Catch up quick: Perdue, who lost his Senate re-election bid in 2021 to Democrat Jon Ossoff, entered the gubernatorial primary in December after much pressure from Trump.
- He argued that Kemp wouldn't be able to win in November because he'd lost the support of Trump's base.
Yes, but: Perdue's campaign wasn't able to even push Kemp into a runoff. Kemp out-raised him nearly 12 to 1. And public polling throughout the spring showed Kemp's margin of victory continuing to grow.
- Kemp pulled in support from Republicans including former President George W. Bush and Trump's former Vice President Mike Pence, who headlined a Georgia event for Kemp on Monday, the same time that Trump held a "tele-rally" for Perdue.
Zoom in: Regardless of the Trump endorsement, Kemp's platform featured a slew of policies and a record that appealed to many Georgia Republican voters.
- His campaign reminded voters that Kemp re-opened the state's economy earlier than most and pushed through conservative policies, including a six-week abortion ban, a "constitutional carry" measure, as well as legislation that paved the way for a ban on trans youth in high school sports.
The bottom line: Paul Cutler, a Kemp supporter from Villa Rica, Georgia, told Axios in an interview last month that he separates his support for Trump from his support for Kemp.

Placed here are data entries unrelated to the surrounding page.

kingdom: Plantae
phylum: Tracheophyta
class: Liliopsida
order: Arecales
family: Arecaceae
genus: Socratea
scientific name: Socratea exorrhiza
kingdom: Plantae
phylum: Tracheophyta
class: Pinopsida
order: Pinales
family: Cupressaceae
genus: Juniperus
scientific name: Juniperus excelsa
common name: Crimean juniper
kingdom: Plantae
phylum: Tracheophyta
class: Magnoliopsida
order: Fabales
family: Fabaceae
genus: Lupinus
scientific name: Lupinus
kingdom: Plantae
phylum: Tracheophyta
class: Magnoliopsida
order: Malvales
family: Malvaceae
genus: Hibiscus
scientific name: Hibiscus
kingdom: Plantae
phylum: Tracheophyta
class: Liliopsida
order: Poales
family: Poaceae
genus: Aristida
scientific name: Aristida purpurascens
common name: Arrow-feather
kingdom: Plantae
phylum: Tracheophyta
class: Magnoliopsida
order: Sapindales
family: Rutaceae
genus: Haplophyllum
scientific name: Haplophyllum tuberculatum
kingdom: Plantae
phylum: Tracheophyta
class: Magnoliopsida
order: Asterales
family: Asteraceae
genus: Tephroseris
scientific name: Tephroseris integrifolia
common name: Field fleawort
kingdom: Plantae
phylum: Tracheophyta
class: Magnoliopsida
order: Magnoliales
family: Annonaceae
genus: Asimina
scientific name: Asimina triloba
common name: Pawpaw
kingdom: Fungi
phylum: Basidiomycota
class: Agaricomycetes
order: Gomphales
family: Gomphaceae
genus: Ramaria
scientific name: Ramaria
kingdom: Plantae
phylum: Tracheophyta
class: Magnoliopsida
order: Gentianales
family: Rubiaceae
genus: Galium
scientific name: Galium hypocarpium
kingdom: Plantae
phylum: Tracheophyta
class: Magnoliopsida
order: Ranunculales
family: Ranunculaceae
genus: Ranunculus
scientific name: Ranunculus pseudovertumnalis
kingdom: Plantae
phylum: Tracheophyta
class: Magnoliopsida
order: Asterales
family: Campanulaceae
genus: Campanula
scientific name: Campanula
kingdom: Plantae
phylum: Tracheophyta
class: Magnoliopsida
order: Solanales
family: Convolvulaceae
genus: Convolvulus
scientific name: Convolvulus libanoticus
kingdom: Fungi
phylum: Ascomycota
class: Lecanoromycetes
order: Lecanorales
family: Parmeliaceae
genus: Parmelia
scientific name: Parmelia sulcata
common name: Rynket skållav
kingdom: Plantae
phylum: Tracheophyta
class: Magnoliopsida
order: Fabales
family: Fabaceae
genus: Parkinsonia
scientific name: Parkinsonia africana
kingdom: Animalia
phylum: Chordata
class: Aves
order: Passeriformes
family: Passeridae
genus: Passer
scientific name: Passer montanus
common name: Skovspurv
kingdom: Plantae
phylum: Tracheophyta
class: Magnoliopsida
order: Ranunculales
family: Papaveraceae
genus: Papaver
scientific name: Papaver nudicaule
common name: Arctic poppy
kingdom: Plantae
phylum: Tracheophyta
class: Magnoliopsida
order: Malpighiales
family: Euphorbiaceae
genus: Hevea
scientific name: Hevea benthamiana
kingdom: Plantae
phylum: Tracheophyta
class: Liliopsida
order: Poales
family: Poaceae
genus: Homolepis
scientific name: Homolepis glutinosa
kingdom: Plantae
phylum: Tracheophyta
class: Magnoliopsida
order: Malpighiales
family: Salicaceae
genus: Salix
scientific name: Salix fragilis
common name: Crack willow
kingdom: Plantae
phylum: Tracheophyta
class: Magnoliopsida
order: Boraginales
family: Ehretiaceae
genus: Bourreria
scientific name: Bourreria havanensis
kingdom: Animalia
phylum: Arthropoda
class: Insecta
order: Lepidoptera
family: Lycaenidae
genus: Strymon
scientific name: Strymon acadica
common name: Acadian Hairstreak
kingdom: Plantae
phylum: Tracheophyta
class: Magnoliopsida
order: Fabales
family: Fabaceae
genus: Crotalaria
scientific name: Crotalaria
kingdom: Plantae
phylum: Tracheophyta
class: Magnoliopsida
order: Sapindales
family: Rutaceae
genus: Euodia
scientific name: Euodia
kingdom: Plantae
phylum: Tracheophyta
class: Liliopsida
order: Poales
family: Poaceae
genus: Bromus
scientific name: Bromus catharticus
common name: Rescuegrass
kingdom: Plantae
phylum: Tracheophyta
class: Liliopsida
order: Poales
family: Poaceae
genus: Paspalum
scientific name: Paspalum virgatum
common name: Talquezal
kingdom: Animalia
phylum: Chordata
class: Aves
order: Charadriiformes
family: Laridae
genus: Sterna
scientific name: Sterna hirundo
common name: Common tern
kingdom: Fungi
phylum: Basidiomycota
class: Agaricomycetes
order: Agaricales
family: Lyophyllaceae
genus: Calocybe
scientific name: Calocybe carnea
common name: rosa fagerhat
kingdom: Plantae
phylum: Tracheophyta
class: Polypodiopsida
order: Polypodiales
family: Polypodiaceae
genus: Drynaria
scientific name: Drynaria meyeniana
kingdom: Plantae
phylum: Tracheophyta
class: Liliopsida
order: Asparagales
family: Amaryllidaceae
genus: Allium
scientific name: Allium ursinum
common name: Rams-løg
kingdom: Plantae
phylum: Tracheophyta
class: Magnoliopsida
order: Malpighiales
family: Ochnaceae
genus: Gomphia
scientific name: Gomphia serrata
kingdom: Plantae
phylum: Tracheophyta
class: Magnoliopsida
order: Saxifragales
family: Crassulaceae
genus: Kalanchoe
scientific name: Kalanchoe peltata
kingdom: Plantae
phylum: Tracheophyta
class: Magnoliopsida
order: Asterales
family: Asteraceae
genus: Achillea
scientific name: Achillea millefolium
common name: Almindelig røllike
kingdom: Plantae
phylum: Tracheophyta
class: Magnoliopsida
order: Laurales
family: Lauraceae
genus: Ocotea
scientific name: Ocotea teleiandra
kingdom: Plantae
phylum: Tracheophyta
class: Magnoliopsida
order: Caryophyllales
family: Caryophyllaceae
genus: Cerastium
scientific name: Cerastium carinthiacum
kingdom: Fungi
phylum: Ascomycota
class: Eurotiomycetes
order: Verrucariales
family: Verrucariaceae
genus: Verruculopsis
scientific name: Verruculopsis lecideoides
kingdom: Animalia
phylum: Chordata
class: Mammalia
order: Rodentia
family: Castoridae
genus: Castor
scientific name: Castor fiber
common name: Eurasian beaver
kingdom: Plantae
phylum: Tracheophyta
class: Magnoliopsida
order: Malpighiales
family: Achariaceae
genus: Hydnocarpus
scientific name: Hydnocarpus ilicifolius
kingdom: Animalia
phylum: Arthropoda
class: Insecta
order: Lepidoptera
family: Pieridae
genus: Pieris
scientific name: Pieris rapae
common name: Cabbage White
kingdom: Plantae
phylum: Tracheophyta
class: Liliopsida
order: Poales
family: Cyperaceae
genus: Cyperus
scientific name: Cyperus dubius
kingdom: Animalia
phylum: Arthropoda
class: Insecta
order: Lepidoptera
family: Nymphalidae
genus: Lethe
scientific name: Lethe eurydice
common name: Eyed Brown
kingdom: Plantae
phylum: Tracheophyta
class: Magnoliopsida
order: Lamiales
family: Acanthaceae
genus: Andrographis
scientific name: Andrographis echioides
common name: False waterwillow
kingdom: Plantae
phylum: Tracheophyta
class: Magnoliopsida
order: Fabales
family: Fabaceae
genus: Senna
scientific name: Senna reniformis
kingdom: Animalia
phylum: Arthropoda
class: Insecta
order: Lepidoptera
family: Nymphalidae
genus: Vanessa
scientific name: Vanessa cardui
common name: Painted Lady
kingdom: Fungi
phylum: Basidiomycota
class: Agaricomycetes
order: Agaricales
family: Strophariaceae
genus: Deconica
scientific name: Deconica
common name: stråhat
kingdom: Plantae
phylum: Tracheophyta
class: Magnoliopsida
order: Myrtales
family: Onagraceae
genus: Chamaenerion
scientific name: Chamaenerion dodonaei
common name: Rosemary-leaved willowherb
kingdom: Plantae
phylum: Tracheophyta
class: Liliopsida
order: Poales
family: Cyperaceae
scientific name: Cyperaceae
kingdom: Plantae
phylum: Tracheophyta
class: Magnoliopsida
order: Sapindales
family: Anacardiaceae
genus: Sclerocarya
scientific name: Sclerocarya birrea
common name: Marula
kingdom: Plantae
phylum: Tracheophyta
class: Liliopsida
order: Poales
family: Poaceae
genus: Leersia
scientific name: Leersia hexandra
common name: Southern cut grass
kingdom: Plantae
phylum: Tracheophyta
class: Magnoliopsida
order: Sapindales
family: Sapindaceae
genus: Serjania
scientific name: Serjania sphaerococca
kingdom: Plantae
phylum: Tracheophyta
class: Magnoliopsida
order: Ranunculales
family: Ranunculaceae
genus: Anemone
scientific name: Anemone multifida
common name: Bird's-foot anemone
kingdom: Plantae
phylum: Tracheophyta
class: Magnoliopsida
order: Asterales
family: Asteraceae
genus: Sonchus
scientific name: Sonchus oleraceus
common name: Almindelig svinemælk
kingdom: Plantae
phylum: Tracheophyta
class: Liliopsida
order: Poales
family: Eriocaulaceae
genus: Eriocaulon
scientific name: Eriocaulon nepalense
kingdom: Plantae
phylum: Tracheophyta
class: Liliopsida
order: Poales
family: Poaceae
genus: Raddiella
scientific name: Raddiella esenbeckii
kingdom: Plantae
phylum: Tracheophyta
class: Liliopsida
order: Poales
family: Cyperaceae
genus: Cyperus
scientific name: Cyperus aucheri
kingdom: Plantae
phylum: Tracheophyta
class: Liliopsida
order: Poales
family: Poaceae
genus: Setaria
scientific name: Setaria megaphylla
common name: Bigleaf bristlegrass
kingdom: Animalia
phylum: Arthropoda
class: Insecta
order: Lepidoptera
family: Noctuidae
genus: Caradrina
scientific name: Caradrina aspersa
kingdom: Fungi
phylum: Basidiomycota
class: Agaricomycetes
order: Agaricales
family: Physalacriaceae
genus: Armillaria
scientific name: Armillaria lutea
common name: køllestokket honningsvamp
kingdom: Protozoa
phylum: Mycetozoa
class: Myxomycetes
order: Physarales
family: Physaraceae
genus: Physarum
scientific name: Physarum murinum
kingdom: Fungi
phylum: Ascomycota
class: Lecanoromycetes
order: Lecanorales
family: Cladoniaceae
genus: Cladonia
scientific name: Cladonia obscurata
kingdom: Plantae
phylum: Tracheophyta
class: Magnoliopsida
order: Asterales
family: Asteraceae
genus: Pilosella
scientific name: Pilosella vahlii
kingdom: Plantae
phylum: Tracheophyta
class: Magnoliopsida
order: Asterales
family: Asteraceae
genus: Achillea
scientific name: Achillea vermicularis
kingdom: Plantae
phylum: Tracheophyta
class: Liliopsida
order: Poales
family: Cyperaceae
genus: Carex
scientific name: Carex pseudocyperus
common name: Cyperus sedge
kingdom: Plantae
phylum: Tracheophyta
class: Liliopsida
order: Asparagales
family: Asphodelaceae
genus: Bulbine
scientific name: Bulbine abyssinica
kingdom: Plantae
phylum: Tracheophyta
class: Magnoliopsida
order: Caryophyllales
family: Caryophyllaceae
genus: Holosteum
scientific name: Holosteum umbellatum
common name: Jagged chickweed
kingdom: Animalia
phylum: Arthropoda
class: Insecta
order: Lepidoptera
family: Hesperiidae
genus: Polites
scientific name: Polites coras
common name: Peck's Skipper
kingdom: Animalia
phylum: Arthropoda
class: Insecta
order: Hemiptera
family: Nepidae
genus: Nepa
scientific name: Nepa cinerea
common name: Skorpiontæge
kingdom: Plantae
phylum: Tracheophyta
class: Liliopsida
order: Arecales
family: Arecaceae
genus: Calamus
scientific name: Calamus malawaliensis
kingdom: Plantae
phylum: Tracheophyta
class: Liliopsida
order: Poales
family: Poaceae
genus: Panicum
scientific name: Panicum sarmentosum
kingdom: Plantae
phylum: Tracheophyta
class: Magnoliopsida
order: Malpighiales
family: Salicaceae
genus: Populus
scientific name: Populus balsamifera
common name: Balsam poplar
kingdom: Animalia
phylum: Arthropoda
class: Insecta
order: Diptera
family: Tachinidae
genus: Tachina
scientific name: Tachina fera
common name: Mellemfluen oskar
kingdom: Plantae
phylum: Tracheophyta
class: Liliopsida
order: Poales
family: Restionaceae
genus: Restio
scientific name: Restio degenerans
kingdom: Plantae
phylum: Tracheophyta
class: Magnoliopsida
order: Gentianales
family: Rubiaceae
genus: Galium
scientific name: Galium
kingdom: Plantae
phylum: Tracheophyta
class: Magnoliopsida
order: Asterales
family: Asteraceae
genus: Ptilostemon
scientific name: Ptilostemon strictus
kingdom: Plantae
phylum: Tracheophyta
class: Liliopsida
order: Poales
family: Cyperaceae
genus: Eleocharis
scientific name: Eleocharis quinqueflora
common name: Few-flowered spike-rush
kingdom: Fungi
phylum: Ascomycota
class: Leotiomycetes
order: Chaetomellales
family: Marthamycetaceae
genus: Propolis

"I'm not happy about what happened with Trump" in 2020, he said. "But he's got to let us in Georgia figure out what we want on our own, to think for ourselves about what works for Georgia."
What's next: Kemp last reported more than $10 million in his campaign account.
- Abrams had more than $8 million but has outpaced Kemp. Kemp has already made new staffing decisions to try to catch up.